Now you can write functions that take `GVec!(N, T)` and work across any dimension. Pattern-matching on `N` at compile time allows you to easily access `N` in trivial meta-code:

```d
void print(int N, T)(GVec!(N, T) v) {
import std;
writeln("Vector of dimension ", N, " with type ", T.stringof);
static foreach (c; "xyzw"[0 .. N]) {
writeln(c, ": ", mixin("v." ~ c));
}
}

unittest {
IVec3(1, 4, 7).print;
DVec4(2, 6, 0, 0).print;
}
```

### The Ad-hoc Template API

This is an **Ad-hoc Template API**. Note that no primary `struct GVec(int N, T)` exists in the source code. The symbol `GVec` exists only as a collection of specializations. The API is a coordinate map of successful matches. You are programming against the existence of a match in the resolution logic rather than a central definition.

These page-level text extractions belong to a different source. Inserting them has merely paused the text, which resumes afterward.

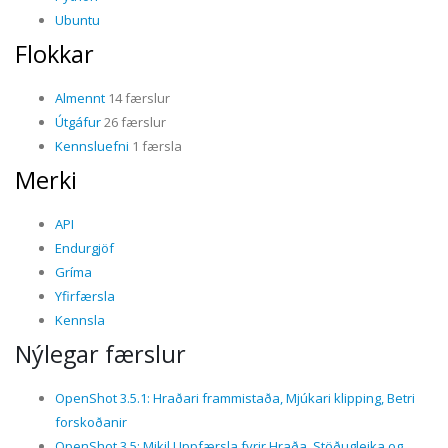
Ubuntu
Flokkar
Almennt
14 færslur
Útgáfur
26 færslur
Kennsluefni
1 færsla
Merki
API
Endurgjöf
Gríma
Yfirfærsla
Kennsla
Nýlegar færslur
OpenShot 3.5.1: Hraðari frammistaða, Mjúkari klipping, Betri
forskoðanir
OpenShot 3.5: Mikil Uppfærsla fyrir Hraða, Stöðugleika og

The API that can be named is not the immortal API. -monkyyy-tzu



## Swapping an Overload Set

`std.conv.to` is an overload set with the implied syntax of `.to!T`; you can let users pass their own instead for serialization.

```d
template someSerializeFunc(alias TO_ = void, Args...)(Args args) {
static if (is(TO_ == void)) {
import std.conv;
alias TO = std.conv.to; // Successful partial symbol resolution
} else {
alias TO = TO_;
}
// ... use args with .TO!T for conversions
}

```

This code uses the default `std.conv.to` unless the user provides their own. So long as the user matches the ad-hoc API of `to`, they can extend it (and fix its edge cases). This flexible API, with an overloadable-overload-set, lets users fix behavior.

## Shared Header Mechanics

```d
enum foo(int I : 0) = 0;
int foo(int I : 1)(int) => 1;
template foo(int I : 2) {
int foo = 2;
}
struct foo(int I : 3) {
int myint = 3;
}

```

The overload set resolution and specialization mechanisms work on all types of templates in D. The compiler only cares about something matching the template header; you can define it however you want and make ad-hoc APIs.

With `type` and `value` specialization shared across at least four declaration patterns, which of your problems could be approached by asking: "How can I define a good template header"?

## Conclusion

Overload sets aren't exotic. Combine them with template specialization and you get ad-hoc APIs that support multiple access patterns without duplicating code. Build your types to play nice with meta-programs, design your APIs to take overload sets, and let users swap in their own implementations. This works even for more complex APIs such as `std.conv.to`.